OPDRACHT:
Zet de regels uit de lijst vanaf de regel met "Mark spleen." tot en met de regel met "Image attached." in een JSON-array van strings, één string per regel en zonder lege regels. Laat de afbeeldingen weg uit je antwoord.

---------- INVOERGEGEVENS

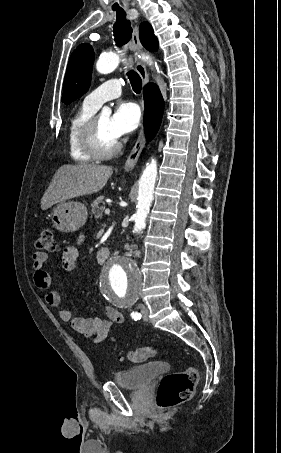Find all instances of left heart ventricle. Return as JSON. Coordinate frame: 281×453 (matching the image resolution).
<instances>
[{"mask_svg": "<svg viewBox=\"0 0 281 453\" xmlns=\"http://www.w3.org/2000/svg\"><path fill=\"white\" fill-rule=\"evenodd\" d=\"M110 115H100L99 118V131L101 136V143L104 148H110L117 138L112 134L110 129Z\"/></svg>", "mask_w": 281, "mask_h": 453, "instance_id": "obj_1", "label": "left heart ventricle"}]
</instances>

--------------------
---------- INVOERGEGEVENS

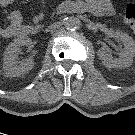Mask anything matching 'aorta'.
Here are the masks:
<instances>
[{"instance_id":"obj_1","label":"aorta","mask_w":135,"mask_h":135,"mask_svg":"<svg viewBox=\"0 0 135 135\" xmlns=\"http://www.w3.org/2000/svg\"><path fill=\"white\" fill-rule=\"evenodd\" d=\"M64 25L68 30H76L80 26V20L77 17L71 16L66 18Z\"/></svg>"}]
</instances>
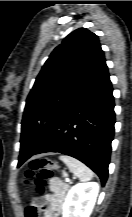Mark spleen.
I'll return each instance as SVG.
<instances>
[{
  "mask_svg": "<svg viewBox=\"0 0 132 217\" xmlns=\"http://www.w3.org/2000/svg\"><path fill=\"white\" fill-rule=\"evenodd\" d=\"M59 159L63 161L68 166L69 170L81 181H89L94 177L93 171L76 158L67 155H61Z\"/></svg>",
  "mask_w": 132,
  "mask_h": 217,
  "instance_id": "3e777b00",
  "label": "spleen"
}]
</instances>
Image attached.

--------------------

ANTWOORD:
[
  "Mark spleen.",
  "I'll return each instance as SVG.",
  "<instances>",
  "[{",
  "  \"mask_svg\": \"<svg viewBox=\\\"0 0 132 217\\\" xmlns=\\\"http://www.w3.org/2000/svg\\\"><path fill=\\\"white\\\" fill-rule=\\\"evenodd\\\" d=\\\"M59 159L63 161L68 166L69 170L81 181H89L94 177L93 171L76 158L67 155H61Z\\\"/></svg>\",",
  "  \"mask_w\": 132,",
  "  \"mask_h\": 217,",
  "  \"instance_id\": \"3e777b00\",",
  "  \"label\": \"spleen\"",
  "}]",
  "</instances>",
  "Image attached."
]